Now that Kona’s rehab is done we are back to training. I took Kona down to Lundbreck Alberta to meet with an Obedience trainer (Judy) to work on teaching him to retrieve a dumbbell.
She’s helping me shape the behavior and already I saw much more progress with this than the other methods I tried earlier this year. I guess when it comes to dog training its not all Black and White.
Its truly a lovely drive on Highway 22 and we stopped at Chain Lakes on the way home. I was hoping there would be nice walk there but there isn’t a lake shore around the reservoir. Great place for kayakers, rafters etc. but not so much for more than just stretching your legs.
Thanks for stopping by.
This post is part of the Black & White Sunday blog hop. To see who else has been busy or to join the linky, visit the blog hop hosts My Life In Blog Years or Dachshund Nola.
Wow – what a weekend.
Saturday we were at the wrap up to Kona’s 10 week training class. The “canine olympics” were so much fun. We competed in a team relay (skills centered) event, team trivia and then the fun really started. A musical chairs sit-stay. I’d explain it but I think it would be easier to just show a picture.
The event ended with a stay (sit or down) competition. Kona broke his stay when his neighbor was recalled in – taken out by another black and tan no less.
It was fun nonetheless, and the 1st place team ribbon was the icing on the cake.
Here is his class photo – we happened to be in the “pom” class. Unbelievable that that many dogs can sit still in such close proximity.

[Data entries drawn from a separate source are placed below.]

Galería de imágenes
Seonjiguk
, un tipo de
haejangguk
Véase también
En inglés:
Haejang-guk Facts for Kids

On Sunday I had CB entered in the Calgary Agility Association (AAC) trial. I had CB entered in a Standard, Gamblers and Jumpers run just like the last trial. Not like the last trial CB ran. He ran the fastest he has in a trial in a while.

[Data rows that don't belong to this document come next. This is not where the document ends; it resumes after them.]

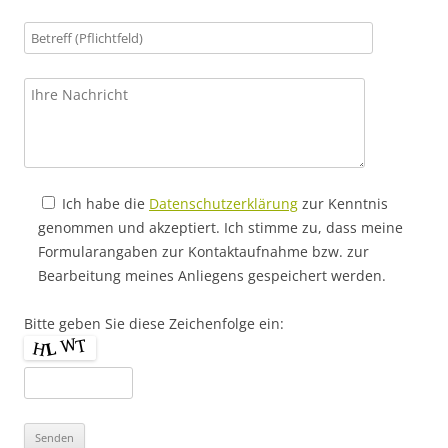
Ich habe die
Datenschutzerklärung
zur Kenntnis
genommen und akzeptiert. Ich stimme zu, dass meine
Formularangaben zur Kontaktaufnahme bzw. zur
Bearbeitung meines Anliegens gespeichert werden.
Bitte geben Sie diese Zeichenfolge ein:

The standard run was first and the first obstacle was the hoop. We definitely need to work on starts because that is where we lost time. He went up to the electronic eye, put his nose past the plane enough to start the timer and then went under the hoop. The rest of the run was fast and he was motivated and was quick thru the chute. We lost time on the weave poles though. This is the second Starters run that we’ve encountered with 12 weave poles and I see that I need to be working 12 as much as I work him with 6. We didn’t Q but I was so thrilled with how he ran.
Our Gamblers run was a bit of a mess. Our run was slow and a little chaotic. But our Jumpers run was amazing! CB was really fast, the run was clean and I thought he was quick enough to Q. When I saw the time I was surprised to see we were 8.5 seconds over as he ran so much quicker than the time he was 2 seconds over. But when I thought about it I know exactly where he lost time.
The start – first obstacle was also the hoop and he put his nose in the plane of the electronic timer, started the clock and just stood there, maybe for about 4 – 6 seconds. He was also slow going thru the last tunnel and we lost about 5 seconds in the chute. It was a really great run and I’m thrilled with how fast he was – we are definitely getting there. We’ve managed to build up speed over more than the last half of the course, now I just need to figure out how to get him moving quicker off the start.
I haven’t written a lot about Kona’s current training regimen because we’ve been so busy in training classes there really hasn’t been a lot of time to write about everything that we’ve been doing. He’s been a busy little dog.
Kona is currently in a weekly competitive obedience class and we also have him enrolled in a 10 week lifestyle training course that we go to 3 times a week. We are doing the 10 week course to complement his competitive obedience training. The 10 week course is outside in mostly busy areas, involves a larger number of dogs of varying sizes and energy levels and it has given us a lot of opportunity to work around many types of distractions. Kona was so unfocused/distracted at the AKC summer show I thought this course would be really helpful as we did it last year with CB and it helped him gain more confidence around other dogs.
With the months of confinement we went thru after Kona’s leg surgery he’s unsure of dogs that are higher energy and can sometimes react to them. And in competitive obedience the dogs that are often competing are higher drive and energy so keeping him calm and focused during the group stays is very important.
A couple of the more beneficial aspects of this course has been the seminars that were included. There was a canine communication seminar, canine health, nutrition and first aid seminars, a handling other dogs session, a dog-dog greeting session as well as a choice of reactive dog or dog play session. This course is pretty well rounded and we enrolled more to have Kona around as many dogs as possible than to focus on skills. But the improvement on his skills has been a wonderful occurrence.
The communications seminar focused on the types of different canine postures and signals and set the stage for the dog-dog greetings as well as the reactive dog or play session. The handling other dogs had your pup with 5 other handlers over a two hour period and the pups were put through the paces of skills work with someone other than their owner.
The course is coming to an end this weekend with a Canine Olympics. I don’t expect we’ll be tops for the sit and down stay competitions but I think we’re already winners since Kona won’t react to other dogs breaking their stay around him.